Where’s it on? Blu-ray

Cutter’s Way (1981)

Somewhere on the winding road linking The Long Goodbye (1973) to later oddball LA neo-noirs The Big Lebowski (1998) and Inherent Vice (2014) is Ivan Passer’s shaggy conspiracy thriller Cutter’s Way. Released as the sun set on the New Hollywood era, it stars Jeff Bridges and John Heard as two pals wading into trouble after the discovery of a dead body in a garbage can brings them into the nefarious orbit of a local business tycoon. Passer was a leading light of the Czech New Wave, but seems intuitively plugged in to the West Coast vibe of burnt-out paranoia and post-hippie-era disillusionment.
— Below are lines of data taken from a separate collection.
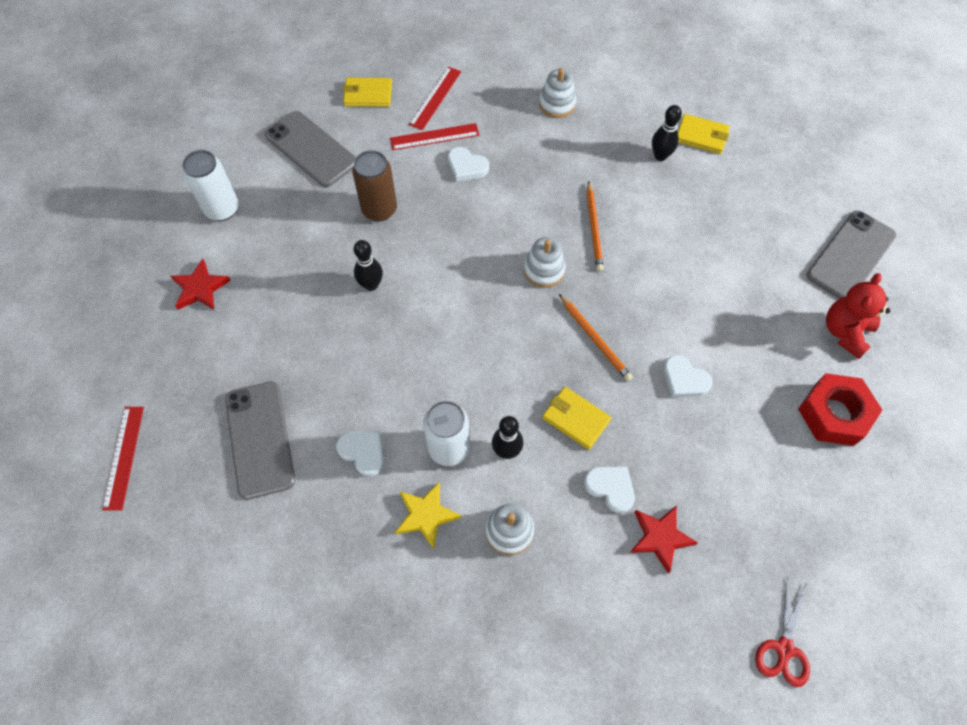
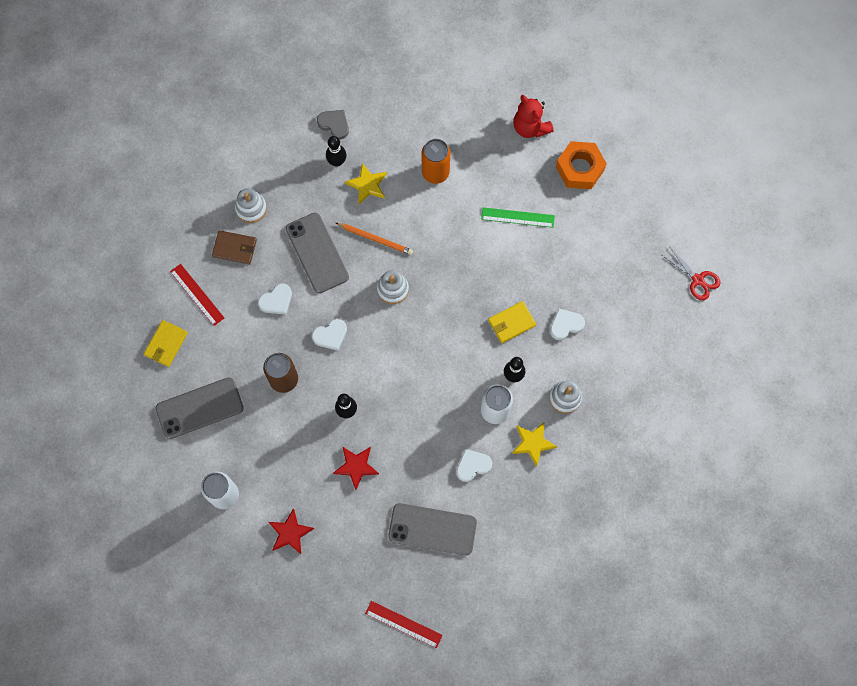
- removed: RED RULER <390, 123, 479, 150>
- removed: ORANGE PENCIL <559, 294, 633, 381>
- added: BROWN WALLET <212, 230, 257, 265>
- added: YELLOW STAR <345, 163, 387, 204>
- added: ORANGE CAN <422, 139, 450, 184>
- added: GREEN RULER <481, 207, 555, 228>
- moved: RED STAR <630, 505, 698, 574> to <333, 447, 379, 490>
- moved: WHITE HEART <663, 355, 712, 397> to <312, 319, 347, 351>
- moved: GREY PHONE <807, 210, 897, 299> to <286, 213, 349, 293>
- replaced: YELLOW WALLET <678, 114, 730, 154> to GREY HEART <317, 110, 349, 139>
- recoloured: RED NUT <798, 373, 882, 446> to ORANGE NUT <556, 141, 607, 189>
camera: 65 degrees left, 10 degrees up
I Don’t Want to Sleep Alone (2006)

Where’s it on? BFI Player

I Don’t Want to Sleep Alone (2006)

Along with other modern classics such as Apichatpong Weerasethakul’s Syndromes and a Century and Mahamat Saleh Haroun’s Daratt, this typically languid feature from Taiwanese-Malaysian auteur Tsai Ming-liang was one of a bumper crop of six features commissioned in 2006 for the New Crowned Hope festival celebrating 250 years since Mozart’s birth. Good luck digging out any connections to Wolfgang Amadeus – what Tsai presents instead is another of his hypnotic explorations of desire, loneliness and the frailty of the flesh – for the first time filming in his birth country, Malaysia. His recurrent muse Lee Kang-sheng here plays two separate roles: a paralysed man in a coma and a migrant being nursed back to health after a beating.

Ballade aux sources (1965)

Where’s it on? Eventive

Ballade aux sources (1965)

The latest in the Independent Cinema Office’s The Cinema of Ideas series of online talks and screenings centres the debate around the return of cultural artefacts. Restitution in Motion: The Call for the Return of Cultural Property is programmed by BFI curator Xavier Alexandre Pillai and is streaming in staggered fashion between 7 and 21 March. Already available is this true rarity, an early unfinished work by Mauritanian director Med Hondo, whose subsequent features Soleil O (1970) and West Indies (1979) recently broke the Sight and Sound top 250. A journey through post-colonial North Africa, the 31-minute fragment is accompanied by a presentation by archivist Annabelle Aventurin.